| What to do |
Restate every line of the data word for word, except for the images.

| Supplied information |
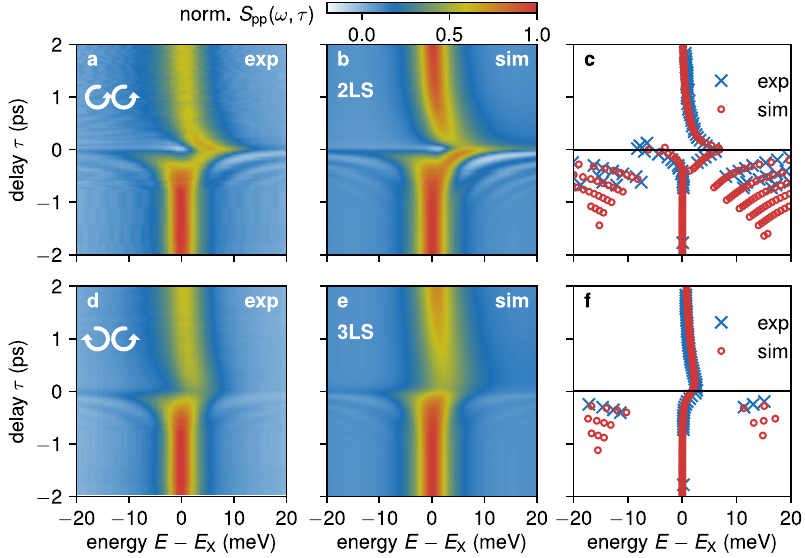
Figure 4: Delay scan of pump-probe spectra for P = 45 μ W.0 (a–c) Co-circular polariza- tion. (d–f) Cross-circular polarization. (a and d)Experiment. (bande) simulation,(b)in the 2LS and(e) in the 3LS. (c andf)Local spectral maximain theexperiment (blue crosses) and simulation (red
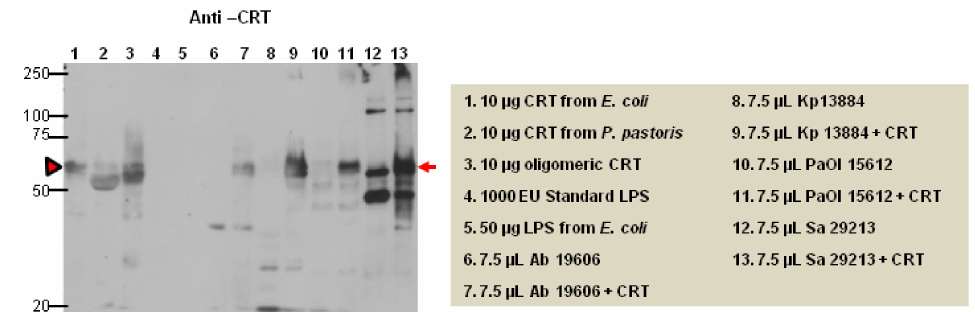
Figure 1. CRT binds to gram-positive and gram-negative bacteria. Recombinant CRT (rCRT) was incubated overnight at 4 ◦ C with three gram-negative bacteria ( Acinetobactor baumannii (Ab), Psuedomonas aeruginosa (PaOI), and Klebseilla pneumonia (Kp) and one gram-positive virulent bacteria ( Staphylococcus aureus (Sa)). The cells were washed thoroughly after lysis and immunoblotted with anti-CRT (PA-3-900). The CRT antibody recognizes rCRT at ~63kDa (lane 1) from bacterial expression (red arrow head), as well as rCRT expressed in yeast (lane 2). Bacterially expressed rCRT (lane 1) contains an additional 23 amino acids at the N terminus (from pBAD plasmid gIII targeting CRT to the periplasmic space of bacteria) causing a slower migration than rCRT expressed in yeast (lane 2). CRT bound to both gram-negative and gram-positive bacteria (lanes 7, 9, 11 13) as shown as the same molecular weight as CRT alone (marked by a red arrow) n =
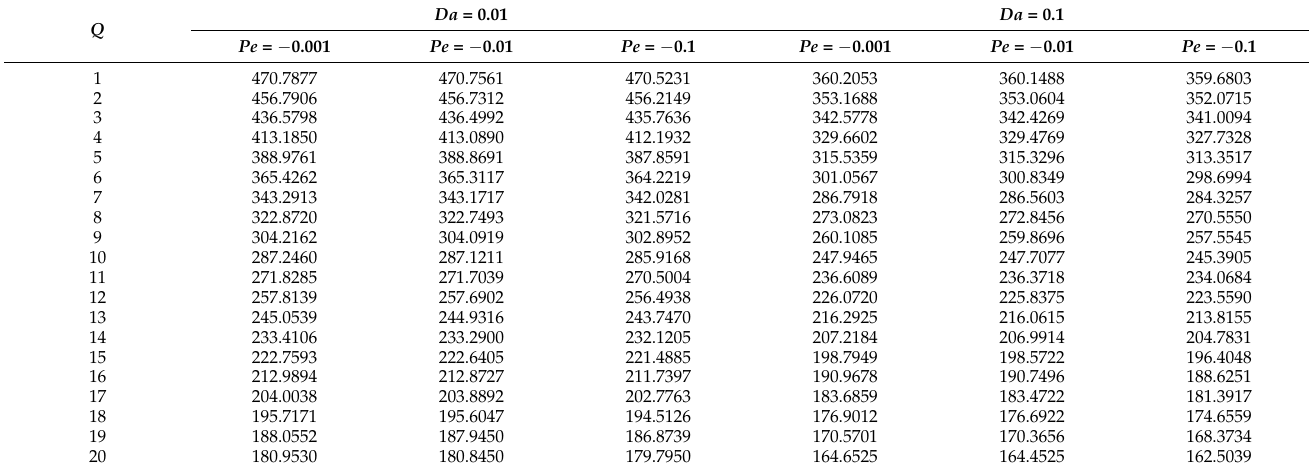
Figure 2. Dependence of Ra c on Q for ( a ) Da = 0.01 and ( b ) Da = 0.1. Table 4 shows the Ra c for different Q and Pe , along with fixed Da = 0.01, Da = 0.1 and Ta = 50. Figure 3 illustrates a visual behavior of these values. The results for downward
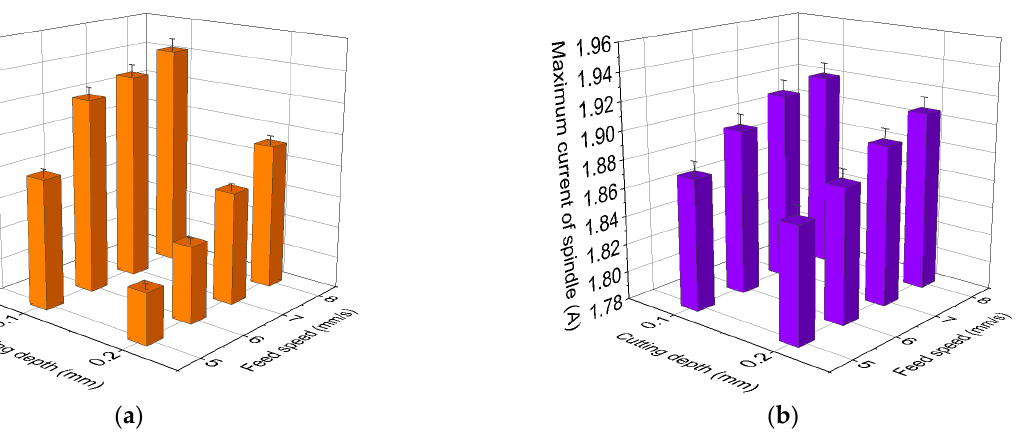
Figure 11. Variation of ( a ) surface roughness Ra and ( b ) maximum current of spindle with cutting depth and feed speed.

| Solved exercise |
Figure 4: Delay scan of pump-probe spectra for P = 45 μ W.0 (a–c) Co-circular polariza- tion. (d–f) Cross-circular polarization. (a and d)Experiment. (bande) simulation,(b)in the 2LS and(e) in the 3LS. (c andf)Local spectral maximain theexperiment (blue crosses) and simulation (red
Figure 1. CRT binds to gram-positive and gram-negative bacteria. Recombinant CRT (rCRT) was incubated overnight at 4 ◦ C with three gram-negative bacteria ( Acinetobactor baumannii (Ab), Psuedomonas aeruginosa (PaOI), and Klebseilla pneumonia (Kp) and one gram-positive virulent bacteria ( Staphylococcus aureus (Sa)). The cells were washed thoroughly after lysis and immunoblotted with anti-CRT (PA-3-900). The CRT antibody recognizes rCRT at ~63kDa (lane 1) from bacterial expression (red arrow head), as well as rCRT expressed in yeast (lane 2). Bacterially expressed rCRT (lane 1) contains an additional 23 amino acids at the N terminus (from pBAD plasmid gIII targeting CRT to the periplasmic space of bacteria) causing a slower migration than rCRT expressed in yeast (lane 2). CRT bound to both gram-negative and gram-positive bacteria (lanes 7, 9, 11 13) as shown as the same molecular weight as CRT alone (marked by a red arrow) n =
Figure 2. Dependence of Ra c on Q for ( a ) Da = 0.01 and ( b ) Da = 0.1. Table 4 shows the Ra c for different Q and Pe , along with fixed Da = 0.01, Da = 0.1 and Ta = 50. Figure 3 illustrates a visual behavior of these values. The results for downward
Figure 11. Variation of ( a ) surface roughness Ra and ( b ) maximum current of spindle with cutting depth and feed speed.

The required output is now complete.